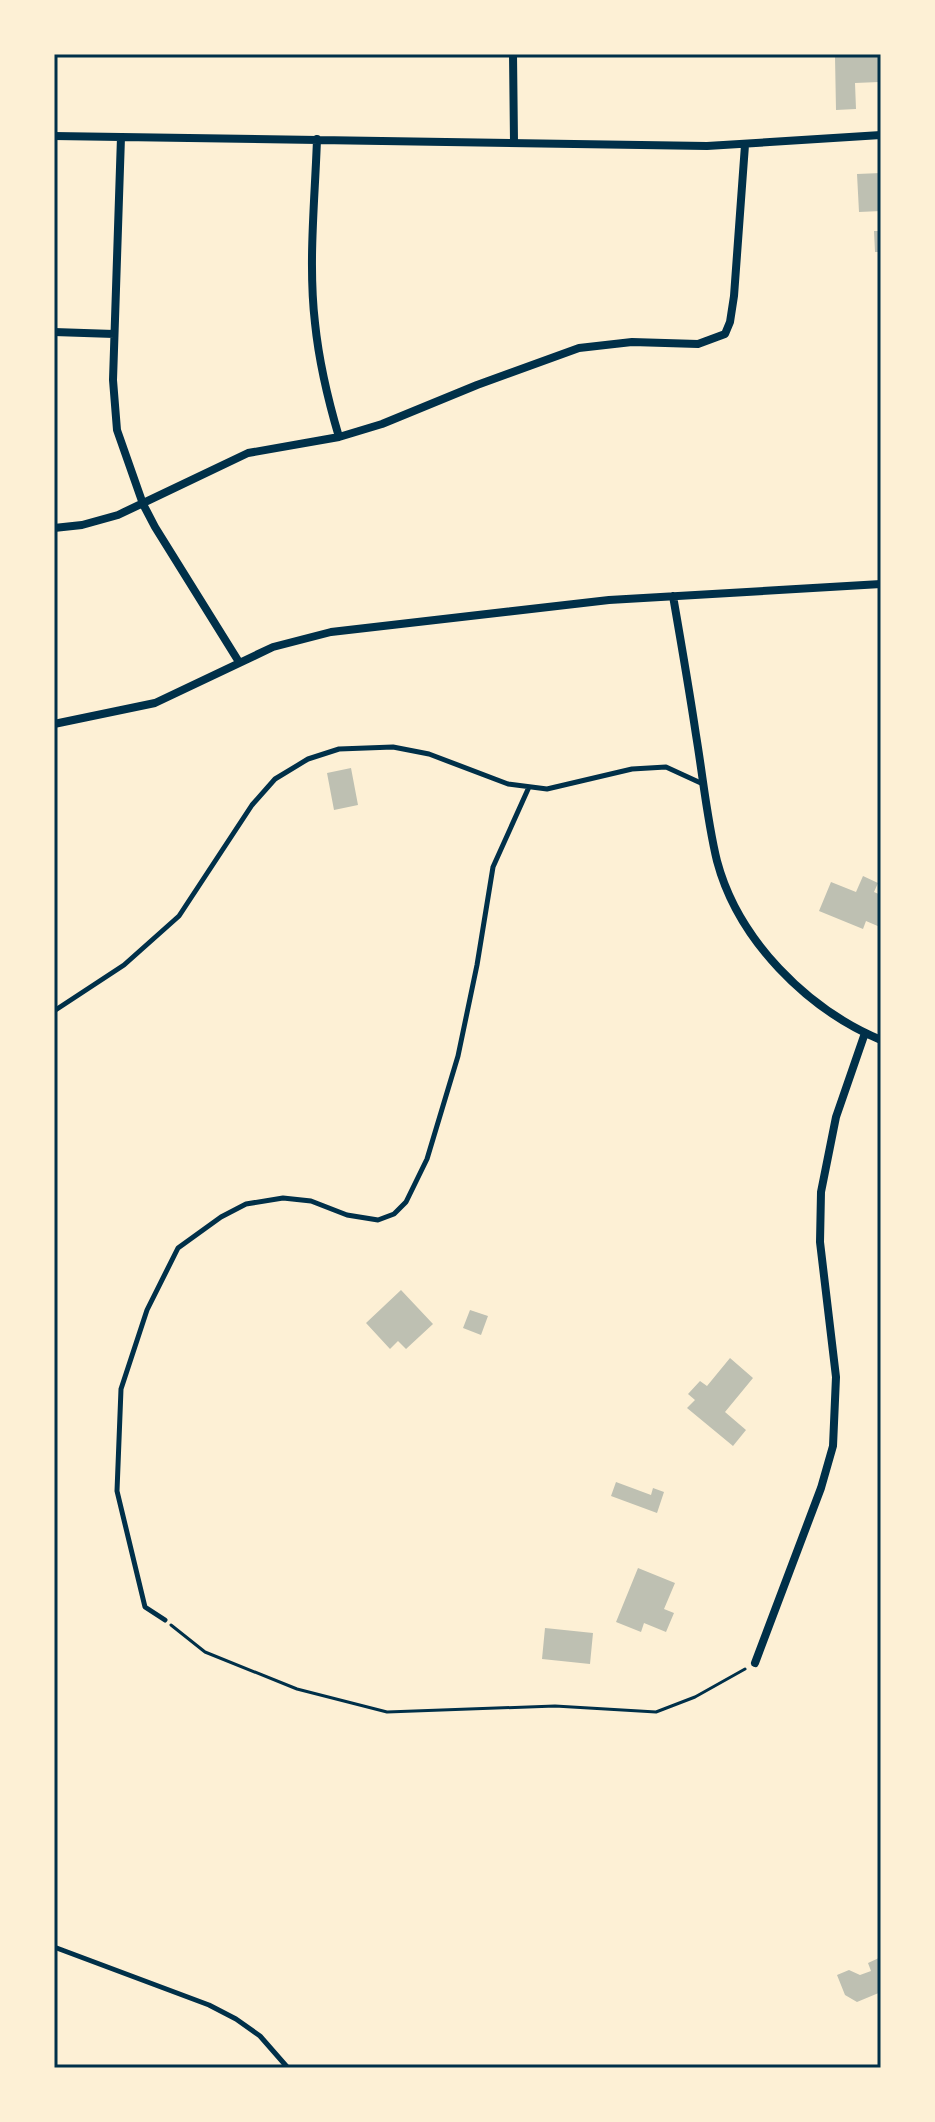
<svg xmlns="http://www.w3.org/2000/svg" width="935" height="2122" font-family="Lato,sans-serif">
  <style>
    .building { fill: #bec0b2 }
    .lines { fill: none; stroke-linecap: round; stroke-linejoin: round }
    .path { stroke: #003049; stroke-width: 3 }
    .service { stroke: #003049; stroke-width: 5 }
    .minor { stroke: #003049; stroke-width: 8 }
    .neatline { fill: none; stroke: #003049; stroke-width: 3 }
  </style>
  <rect width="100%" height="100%" fill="#fdf0d5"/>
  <path class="building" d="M 843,54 L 878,54 L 879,82 L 855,83 L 856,109 L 836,110 L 835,57 L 843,56 Z
    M 881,173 L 881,211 L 859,212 L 857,174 Z
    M 874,231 L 881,231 L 881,252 L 875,252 Z
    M 351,768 L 358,805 L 334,810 L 327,773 Z
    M 863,876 L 878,883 L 874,892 L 881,895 L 880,927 L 866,921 L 863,929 L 819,911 L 831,882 L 856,892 Z
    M 401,1290 L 433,1324 L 406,1349 L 398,1341 L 390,1349 L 366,1323 Z
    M 470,1310 L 488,1316 L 481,1335 L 463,1328 Z
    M 730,1358 L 753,1378 L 725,1412 L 746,1430 L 733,1446 L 687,1408 L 695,1400 L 688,1394 L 700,1381 L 707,1386 Z
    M 616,1482 L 651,1495 L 653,1488 L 664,1492 L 657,1513 L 611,1496 Z
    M 638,1568 L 675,1583 L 664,1609 L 674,1613 L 666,1632 L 644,1623 L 641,1632 L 616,1622 Z
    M 545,1628 L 593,1633 L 590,1664 L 542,1659 Z
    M 881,1957 L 881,1992 L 857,2002 L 845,1995 L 837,1975 L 849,1970 L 860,1975 L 871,1971 L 868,1963 Z"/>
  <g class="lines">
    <path class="path" d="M 171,1625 L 205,1652 L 297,1689 L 387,1712 L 555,1706 L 656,1712 L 695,1697 L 745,1669"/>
    <path class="service" d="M 54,1011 L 124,965 L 179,916 L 252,805 L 275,779 L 308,759 L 339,749 L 393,747 L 429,754 L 508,784 L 547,789 L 632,769 L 666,767 L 703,784
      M 165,1620 L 145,1607 L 117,1491 L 121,1389 L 147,1310 L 178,1248 L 221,1217 L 246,1204 L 283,1198 L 311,1201 L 347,1215 L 378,1220 L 394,1214 L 406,1202 L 427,1159 L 458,1056 L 477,965 L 493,867 L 529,787
      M 54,1947 L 209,2005 L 236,2019 L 260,2036 L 288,2068"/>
    <path class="minor" d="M 513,54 L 514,142
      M 54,136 L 707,146 L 881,135
      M 121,137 L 113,380 L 117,430 L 143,504 L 155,527 L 239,662
      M 317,139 C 315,199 308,263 315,323 C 319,362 328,400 339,437
      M 54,332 L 114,334
      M 54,528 L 82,525 L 118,515 L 248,453 L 339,437 L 382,424 L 477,385 L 579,348 L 632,342 L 698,344 L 725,334 L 730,322 L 734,296 L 745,145
      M 673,596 C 681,642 689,688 696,735 C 703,777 707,820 717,861 C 738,940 807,1009 881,1040
      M 54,724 L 155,703 L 273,647 L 331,632 L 609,600 L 881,584
      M 755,1663 L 821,1488 L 833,1446 L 836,1377 L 820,1242 L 821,1192 L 836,1117 L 865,1033"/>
  </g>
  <rect width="935" height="2122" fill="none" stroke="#fdf0d5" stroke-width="112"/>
  <rect x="56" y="56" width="823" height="2010" class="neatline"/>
</svg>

────────────────────

What is required
Search the data above for the word "lines". Copy each line it is in.

Answer section
    .lines { fill: none; stroke-linecap: round; stroke-linejoin: round }
  <g class="lines">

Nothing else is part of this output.